Jobseekers don't want employers to check their social profiles, says study

Another interesting article on how the job hunting process is changing with the availability of social profiles on the web. The assumption is that recruiting firms and employers can access data that will be damaging to the job seeker. However, it can work the other way too. A friend who works with a bank in Asia Pacific region shared that a job seeker was shown as "unreliable" in the traditional background verification process, but based on checking the person's social profiles - they decided to hire the person!

So job seekers don't really have to be alarmed in the way this article proposes, keep privacy filters on and don't indulge in hate-mongering on the web are the two aspects I'd suggest.
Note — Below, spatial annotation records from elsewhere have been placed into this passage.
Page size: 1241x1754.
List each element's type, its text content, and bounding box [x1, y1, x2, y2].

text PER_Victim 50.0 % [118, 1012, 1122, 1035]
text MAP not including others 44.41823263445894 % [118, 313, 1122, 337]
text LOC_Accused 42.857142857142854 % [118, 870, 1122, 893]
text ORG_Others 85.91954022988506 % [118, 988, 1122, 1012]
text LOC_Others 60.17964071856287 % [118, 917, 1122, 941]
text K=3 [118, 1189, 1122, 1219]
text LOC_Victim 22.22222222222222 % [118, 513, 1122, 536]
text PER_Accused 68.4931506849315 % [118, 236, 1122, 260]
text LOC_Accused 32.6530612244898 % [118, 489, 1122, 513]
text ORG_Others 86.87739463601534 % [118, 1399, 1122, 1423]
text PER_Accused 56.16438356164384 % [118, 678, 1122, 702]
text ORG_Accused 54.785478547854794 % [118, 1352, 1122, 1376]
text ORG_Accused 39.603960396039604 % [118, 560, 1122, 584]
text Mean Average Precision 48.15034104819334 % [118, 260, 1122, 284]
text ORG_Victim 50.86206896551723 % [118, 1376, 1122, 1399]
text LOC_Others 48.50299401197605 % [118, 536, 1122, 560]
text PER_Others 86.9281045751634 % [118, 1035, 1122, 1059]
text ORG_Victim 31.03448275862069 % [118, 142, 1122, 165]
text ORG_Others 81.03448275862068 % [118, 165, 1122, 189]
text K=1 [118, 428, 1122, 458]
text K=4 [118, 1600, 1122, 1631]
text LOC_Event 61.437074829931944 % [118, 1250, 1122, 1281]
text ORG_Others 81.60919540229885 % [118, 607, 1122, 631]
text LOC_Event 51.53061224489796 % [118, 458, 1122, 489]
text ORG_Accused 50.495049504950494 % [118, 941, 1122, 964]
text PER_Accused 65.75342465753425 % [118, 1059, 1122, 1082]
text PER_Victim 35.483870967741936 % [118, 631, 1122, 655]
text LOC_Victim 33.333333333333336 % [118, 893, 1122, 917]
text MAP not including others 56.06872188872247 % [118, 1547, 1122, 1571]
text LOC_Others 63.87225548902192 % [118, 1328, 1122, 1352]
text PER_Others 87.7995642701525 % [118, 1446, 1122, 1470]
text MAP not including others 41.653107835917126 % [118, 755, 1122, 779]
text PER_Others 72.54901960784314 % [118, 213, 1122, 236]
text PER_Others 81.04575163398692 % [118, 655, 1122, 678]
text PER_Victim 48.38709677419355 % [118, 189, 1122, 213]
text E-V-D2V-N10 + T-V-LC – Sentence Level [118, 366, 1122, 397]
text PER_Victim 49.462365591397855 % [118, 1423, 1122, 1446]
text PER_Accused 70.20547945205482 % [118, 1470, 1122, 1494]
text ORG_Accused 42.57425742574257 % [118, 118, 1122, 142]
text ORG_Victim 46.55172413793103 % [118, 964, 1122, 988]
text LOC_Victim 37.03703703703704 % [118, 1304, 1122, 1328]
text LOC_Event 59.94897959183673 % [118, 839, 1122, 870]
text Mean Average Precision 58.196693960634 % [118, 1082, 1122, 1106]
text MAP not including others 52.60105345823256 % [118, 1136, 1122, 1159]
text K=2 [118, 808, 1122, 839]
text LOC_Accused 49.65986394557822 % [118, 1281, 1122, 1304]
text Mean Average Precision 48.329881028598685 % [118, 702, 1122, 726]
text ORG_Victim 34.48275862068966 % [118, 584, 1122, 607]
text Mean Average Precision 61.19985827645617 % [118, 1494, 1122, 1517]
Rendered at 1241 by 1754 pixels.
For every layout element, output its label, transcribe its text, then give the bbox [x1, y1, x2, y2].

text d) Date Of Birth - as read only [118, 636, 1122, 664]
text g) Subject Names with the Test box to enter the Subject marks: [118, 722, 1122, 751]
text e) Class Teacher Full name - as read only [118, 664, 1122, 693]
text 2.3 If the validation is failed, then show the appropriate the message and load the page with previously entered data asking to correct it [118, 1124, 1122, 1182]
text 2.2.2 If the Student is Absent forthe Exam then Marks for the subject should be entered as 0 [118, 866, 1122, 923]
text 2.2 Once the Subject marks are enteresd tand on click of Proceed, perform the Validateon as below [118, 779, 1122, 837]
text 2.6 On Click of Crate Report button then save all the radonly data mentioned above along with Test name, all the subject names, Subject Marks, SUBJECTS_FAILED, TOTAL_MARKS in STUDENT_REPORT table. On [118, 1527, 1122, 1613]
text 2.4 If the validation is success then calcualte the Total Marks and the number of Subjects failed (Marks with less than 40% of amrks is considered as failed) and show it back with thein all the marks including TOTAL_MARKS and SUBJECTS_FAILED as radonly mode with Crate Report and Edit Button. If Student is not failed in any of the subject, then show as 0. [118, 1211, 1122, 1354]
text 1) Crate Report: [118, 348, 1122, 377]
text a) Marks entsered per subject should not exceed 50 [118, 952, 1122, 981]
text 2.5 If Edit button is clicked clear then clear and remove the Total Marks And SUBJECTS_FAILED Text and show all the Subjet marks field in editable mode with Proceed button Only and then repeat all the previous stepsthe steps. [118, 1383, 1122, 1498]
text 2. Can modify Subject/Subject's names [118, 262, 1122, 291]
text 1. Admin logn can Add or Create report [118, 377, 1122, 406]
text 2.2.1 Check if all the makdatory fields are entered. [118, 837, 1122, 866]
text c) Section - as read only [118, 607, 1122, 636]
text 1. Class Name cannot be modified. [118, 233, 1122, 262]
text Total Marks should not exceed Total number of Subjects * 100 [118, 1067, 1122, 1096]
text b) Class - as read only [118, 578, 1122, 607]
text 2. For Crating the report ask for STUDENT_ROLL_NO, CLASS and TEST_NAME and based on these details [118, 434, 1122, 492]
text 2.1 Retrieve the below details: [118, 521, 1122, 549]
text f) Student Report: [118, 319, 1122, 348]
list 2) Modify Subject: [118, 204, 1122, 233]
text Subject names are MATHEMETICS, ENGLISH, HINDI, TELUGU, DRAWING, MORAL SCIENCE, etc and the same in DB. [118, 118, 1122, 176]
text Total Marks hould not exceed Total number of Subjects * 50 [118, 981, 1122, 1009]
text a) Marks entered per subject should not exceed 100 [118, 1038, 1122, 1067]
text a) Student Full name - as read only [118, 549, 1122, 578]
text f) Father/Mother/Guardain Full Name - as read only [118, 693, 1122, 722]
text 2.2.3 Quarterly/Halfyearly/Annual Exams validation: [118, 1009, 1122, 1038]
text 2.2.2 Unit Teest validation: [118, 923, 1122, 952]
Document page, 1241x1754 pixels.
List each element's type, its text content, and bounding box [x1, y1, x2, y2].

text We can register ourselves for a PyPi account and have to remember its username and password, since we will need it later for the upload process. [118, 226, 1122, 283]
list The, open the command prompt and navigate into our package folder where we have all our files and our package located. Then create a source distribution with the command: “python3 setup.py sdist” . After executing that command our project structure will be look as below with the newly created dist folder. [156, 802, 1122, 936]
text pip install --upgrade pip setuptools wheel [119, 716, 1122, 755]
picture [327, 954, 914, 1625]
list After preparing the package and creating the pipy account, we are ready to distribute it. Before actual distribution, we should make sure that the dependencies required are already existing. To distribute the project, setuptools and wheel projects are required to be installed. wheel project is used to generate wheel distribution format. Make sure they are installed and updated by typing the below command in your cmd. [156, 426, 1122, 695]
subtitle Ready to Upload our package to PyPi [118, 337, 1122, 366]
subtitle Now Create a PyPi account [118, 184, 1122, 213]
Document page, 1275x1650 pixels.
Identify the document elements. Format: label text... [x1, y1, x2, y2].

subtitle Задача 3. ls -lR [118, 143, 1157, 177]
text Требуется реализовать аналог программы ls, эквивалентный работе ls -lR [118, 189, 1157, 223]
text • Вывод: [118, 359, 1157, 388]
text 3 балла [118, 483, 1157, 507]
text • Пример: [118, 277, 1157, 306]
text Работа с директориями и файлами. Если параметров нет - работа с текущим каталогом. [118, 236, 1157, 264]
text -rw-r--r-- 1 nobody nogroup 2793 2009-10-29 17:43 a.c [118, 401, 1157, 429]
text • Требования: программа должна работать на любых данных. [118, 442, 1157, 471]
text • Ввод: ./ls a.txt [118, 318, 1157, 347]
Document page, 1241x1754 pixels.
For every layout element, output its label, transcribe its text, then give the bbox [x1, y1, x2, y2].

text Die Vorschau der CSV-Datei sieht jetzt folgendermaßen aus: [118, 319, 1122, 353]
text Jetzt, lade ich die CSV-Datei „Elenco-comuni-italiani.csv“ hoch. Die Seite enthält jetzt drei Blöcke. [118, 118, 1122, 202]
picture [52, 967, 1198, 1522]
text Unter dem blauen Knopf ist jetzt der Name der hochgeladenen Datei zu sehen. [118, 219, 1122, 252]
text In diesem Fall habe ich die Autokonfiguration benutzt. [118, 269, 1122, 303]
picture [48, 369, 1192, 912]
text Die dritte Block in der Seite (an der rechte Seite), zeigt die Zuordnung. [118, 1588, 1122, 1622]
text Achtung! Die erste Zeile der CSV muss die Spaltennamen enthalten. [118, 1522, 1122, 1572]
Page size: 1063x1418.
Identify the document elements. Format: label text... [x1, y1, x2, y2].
Here's the article excerpt:
Job seekers wary of social media
Job seekers are aware that bosses are using social media as part of the recruitment process but don't think it's entirely appropriate, according to a new survey.

The Hays online survey of 885 people found that 38 percent of respondents believe employers use social networking profiles to help vet applications, but should not do so.

It says 35 percent not only believe employers use social networking profiles, but also believe that they should use such information to vet applications.

Just 27 per cent think employers do not use social networking profiles as part of the recruiting process.

"This survey reignites the debate about public versus private life, but this time it's not celebrities or politicians that are arguing their right to privacy, but every day job seekers," said Jason Walker, Managing Director of Hays in New Zealand.

"The majority of job seekers feel that their personal life is their personal life, and their social media profile should not be used as part of the decision making process.